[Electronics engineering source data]

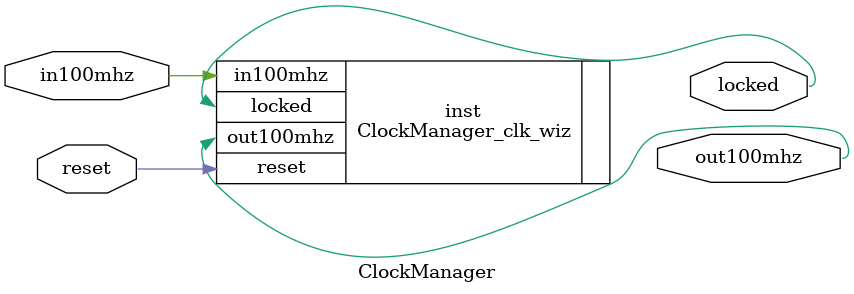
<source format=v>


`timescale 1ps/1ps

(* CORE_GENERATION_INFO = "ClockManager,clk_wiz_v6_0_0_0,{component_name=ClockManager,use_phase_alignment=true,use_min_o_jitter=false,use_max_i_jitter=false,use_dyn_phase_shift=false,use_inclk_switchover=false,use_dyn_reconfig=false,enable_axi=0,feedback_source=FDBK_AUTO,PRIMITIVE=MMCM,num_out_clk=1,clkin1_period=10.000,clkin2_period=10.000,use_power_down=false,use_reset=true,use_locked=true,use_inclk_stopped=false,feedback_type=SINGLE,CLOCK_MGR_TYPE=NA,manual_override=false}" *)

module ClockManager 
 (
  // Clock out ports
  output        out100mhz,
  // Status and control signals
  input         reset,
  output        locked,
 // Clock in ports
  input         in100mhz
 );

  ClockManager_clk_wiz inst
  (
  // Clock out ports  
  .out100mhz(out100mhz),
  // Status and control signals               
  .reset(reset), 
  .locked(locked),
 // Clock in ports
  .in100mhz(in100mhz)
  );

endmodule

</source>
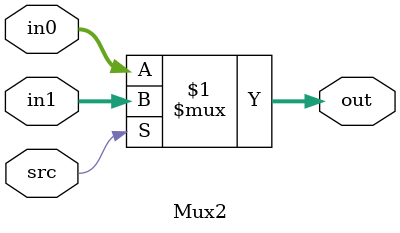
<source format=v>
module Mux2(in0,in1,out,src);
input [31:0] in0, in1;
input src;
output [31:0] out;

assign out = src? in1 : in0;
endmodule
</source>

--

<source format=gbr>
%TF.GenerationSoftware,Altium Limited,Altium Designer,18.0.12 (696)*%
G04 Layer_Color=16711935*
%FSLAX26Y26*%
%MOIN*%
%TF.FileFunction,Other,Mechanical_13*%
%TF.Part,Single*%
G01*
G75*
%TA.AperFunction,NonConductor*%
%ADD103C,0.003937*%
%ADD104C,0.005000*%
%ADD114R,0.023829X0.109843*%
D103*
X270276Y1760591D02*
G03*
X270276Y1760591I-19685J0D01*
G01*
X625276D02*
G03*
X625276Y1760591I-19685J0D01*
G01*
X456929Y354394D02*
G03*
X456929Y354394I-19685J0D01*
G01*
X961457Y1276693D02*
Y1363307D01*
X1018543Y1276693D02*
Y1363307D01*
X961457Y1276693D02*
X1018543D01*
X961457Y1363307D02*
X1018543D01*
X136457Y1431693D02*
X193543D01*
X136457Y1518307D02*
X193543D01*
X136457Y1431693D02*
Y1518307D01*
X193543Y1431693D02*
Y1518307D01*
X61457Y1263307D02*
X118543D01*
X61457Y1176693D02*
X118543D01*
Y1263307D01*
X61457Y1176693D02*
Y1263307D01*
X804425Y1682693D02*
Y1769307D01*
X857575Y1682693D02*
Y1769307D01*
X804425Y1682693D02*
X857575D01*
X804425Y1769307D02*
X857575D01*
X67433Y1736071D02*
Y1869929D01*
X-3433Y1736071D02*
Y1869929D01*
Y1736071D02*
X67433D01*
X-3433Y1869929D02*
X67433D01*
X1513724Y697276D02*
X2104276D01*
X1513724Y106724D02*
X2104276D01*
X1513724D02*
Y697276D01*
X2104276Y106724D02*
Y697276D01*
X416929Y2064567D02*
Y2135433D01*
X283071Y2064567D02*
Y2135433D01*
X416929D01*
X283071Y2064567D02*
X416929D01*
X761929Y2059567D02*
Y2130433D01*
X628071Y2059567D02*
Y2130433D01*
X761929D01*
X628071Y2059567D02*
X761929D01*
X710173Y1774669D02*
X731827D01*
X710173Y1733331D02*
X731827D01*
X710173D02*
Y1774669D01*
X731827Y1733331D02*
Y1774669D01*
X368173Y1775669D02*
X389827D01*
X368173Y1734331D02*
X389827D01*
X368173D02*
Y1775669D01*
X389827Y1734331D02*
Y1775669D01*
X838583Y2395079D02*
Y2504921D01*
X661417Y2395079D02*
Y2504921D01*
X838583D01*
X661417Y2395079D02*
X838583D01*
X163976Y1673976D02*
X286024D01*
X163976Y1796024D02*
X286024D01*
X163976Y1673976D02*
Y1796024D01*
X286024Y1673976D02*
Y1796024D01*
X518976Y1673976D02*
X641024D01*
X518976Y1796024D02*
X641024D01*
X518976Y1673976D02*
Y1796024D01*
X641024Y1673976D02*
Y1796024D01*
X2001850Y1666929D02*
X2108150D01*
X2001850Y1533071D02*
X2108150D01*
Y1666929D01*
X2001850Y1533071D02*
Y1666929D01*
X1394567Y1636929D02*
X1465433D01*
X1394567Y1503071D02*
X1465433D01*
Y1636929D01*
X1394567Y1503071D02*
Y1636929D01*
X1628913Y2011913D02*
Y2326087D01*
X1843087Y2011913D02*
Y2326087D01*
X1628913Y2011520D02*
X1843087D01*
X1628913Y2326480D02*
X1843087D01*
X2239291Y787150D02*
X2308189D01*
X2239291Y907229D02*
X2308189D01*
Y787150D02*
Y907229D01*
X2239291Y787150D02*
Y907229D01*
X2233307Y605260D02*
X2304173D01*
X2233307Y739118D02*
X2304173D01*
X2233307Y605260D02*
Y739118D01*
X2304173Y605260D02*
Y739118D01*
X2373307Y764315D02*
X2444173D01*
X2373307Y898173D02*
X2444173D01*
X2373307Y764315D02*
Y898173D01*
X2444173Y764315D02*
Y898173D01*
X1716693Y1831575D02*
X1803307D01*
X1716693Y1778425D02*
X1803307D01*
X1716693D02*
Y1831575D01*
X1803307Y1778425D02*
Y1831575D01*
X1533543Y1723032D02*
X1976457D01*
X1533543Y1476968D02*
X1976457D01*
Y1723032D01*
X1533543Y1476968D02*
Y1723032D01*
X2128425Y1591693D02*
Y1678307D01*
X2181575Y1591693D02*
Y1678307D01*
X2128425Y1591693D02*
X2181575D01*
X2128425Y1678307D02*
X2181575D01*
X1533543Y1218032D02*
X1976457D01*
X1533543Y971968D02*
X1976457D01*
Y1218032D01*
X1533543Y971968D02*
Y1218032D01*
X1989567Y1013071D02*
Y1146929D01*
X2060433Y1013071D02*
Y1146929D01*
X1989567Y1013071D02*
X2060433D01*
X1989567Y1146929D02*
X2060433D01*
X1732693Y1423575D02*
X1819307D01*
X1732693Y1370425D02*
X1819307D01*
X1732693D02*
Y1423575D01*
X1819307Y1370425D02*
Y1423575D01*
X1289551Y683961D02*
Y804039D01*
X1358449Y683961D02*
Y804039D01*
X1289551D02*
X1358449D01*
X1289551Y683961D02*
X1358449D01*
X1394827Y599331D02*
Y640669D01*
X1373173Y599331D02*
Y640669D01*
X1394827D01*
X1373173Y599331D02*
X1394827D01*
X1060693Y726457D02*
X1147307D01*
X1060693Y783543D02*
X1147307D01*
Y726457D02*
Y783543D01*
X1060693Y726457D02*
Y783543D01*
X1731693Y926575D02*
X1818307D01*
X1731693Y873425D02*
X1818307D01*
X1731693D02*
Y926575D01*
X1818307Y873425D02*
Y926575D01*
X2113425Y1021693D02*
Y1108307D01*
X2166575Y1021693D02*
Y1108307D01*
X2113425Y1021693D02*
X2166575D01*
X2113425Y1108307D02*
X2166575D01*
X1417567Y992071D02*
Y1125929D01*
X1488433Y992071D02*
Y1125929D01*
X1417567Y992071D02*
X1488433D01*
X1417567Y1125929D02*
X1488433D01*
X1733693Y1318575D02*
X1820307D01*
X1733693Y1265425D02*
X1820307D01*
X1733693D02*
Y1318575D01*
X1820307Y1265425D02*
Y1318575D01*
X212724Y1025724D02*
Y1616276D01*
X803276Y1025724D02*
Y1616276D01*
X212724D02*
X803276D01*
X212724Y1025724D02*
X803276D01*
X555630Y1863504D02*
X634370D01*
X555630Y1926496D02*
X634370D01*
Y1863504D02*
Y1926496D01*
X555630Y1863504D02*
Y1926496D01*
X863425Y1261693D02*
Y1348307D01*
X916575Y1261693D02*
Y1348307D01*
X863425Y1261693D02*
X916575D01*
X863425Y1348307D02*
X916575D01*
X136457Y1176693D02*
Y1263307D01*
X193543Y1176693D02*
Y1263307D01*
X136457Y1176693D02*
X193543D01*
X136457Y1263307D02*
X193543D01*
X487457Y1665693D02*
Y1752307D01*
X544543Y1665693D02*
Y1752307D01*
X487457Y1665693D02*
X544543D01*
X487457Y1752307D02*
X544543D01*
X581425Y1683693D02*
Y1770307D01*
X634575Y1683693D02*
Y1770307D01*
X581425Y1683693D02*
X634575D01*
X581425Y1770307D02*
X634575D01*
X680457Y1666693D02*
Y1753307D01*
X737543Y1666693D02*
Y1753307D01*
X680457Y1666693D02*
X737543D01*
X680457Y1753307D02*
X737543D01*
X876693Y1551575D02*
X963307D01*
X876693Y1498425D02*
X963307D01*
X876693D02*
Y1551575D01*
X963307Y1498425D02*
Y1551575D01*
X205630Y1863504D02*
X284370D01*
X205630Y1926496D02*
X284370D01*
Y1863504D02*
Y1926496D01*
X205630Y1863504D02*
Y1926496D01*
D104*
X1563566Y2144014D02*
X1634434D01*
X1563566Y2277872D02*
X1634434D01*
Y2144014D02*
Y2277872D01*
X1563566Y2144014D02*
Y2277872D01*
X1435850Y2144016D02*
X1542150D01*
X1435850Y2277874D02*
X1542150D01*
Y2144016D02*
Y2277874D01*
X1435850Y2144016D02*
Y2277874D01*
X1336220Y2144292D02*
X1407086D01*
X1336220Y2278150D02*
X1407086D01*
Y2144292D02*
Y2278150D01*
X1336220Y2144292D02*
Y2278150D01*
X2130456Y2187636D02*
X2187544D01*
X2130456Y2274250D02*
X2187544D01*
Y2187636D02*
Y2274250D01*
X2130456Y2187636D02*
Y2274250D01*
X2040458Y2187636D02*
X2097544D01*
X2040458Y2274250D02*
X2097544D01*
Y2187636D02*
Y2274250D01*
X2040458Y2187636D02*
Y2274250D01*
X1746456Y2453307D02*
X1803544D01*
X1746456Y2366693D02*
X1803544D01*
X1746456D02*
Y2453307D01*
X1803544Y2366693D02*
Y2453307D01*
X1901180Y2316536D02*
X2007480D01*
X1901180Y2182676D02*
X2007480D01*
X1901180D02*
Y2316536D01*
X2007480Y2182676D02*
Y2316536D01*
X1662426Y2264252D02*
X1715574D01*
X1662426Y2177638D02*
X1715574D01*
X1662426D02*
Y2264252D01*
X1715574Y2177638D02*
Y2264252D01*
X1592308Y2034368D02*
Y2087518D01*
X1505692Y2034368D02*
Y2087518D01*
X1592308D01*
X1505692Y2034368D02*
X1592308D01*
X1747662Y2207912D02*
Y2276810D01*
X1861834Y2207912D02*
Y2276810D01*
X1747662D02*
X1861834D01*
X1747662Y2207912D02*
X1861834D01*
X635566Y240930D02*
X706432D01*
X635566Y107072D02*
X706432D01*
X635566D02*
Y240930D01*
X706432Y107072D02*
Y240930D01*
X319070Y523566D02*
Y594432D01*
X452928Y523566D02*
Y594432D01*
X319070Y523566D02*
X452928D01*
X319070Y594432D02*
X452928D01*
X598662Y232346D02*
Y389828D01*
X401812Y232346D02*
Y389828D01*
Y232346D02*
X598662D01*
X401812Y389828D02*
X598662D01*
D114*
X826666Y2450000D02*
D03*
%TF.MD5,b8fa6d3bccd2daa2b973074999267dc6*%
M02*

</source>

* * *

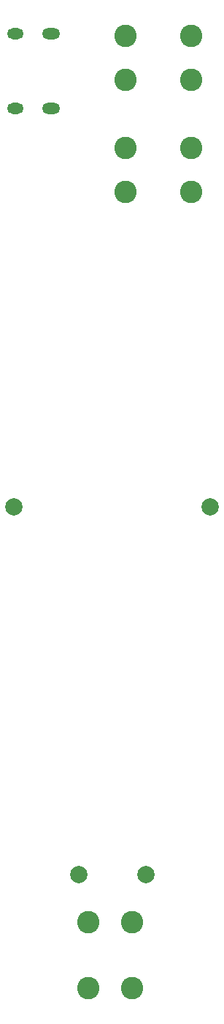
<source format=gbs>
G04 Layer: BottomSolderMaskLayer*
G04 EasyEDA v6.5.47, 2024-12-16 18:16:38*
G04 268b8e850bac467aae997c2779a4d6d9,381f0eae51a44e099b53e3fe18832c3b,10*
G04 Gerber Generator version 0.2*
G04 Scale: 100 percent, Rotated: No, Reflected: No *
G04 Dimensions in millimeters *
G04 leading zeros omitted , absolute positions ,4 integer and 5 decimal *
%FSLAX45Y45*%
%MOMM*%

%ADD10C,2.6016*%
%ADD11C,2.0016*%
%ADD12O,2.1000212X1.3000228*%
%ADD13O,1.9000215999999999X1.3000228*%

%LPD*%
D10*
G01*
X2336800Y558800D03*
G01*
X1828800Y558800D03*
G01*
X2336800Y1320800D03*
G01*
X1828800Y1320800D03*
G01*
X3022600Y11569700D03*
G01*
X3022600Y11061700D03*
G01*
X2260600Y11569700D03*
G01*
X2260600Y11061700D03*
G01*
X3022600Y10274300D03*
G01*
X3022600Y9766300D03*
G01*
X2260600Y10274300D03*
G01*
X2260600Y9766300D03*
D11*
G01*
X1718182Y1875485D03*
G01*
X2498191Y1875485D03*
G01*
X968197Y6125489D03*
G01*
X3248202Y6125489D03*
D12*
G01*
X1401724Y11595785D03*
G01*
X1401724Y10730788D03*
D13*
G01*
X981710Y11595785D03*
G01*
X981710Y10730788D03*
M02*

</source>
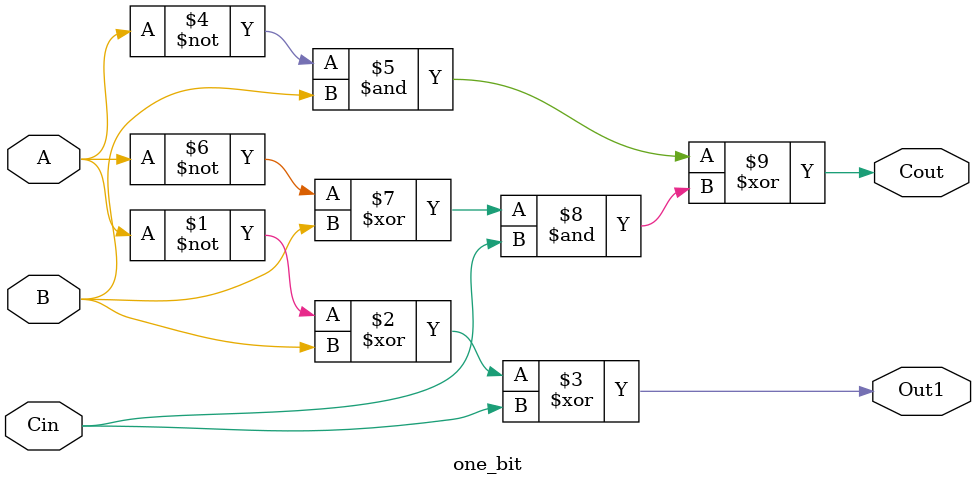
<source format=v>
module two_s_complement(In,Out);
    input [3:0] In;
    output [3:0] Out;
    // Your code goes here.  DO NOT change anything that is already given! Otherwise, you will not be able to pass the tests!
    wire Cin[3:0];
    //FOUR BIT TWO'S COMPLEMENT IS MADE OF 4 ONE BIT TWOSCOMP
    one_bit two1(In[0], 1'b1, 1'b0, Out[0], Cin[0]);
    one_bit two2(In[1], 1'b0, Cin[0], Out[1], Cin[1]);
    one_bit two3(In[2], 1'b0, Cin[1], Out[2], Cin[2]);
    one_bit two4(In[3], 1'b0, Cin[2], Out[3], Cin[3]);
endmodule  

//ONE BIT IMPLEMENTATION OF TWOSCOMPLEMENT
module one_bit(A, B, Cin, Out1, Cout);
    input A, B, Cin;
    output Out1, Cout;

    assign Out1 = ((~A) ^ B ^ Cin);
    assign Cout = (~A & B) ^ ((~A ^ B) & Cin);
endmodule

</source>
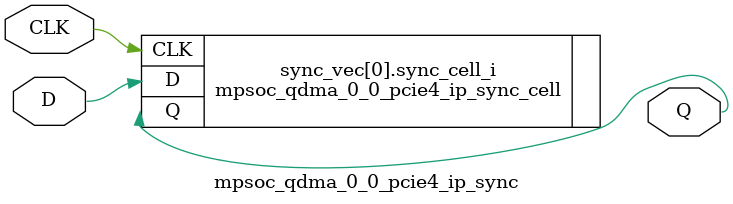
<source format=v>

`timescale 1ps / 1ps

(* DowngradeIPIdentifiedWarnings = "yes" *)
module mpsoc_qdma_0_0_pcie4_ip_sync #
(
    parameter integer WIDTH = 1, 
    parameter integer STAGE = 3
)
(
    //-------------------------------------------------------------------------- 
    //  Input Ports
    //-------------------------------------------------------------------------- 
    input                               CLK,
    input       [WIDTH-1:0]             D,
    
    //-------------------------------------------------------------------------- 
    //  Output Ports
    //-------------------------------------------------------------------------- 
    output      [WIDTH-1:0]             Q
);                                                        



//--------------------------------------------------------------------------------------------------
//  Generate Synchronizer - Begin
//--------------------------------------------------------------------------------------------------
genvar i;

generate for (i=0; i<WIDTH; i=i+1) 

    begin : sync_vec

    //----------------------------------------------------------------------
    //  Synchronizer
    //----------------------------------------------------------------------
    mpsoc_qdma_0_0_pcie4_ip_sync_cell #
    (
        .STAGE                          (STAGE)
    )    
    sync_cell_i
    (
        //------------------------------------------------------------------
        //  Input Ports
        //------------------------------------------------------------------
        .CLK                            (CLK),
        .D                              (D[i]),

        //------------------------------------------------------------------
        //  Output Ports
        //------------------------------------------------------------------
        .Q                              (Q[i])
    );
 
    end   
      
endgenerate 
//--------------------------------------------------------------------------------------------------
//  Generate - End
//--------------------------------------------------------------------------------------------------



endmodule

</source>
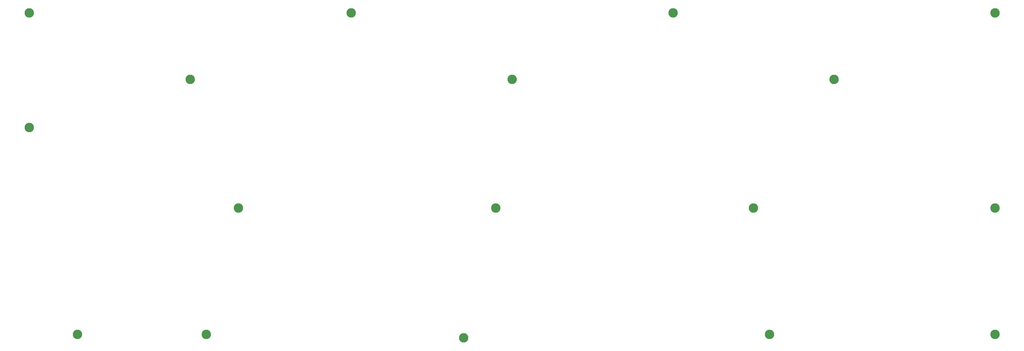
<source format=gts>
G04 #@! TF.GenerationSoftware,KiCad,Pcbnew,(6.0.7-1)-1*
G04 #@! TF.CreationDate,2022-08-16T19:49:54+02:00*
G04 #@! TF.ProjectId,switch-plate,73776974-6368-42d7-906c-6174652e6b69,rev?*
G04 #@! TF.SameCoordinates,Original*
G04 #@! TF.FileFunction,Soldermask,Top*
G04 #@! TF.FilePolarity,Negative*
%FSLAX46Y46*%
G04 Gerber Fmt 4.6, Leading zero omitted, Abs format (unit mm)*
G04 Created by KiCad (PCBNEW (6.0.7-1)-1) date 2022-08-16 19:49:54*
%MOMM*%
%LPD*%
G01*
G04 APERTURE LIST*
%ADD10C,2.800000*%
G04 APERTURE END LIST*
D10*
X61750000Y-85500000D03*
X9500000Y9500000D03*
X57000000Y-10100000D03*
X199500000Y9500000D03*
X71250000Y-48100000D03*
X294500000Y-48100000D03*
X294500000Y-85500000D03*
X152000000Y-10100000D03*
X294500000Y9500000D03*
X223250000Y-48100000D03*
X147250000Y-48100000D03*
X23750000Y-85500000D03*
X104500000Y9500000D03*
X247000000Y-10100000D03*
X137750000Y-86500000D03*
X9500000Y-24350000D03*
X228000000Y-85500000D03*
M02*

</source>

§ Task:
For this exercise, return every line from the data that holds the string "Cout".

§ Answer box:
module one_bit(A, B, Cin, Out1, Cout);
    output Out1, Cout;
    assign Cout = (~A & B) ^ ((~A ^ B) & Cin);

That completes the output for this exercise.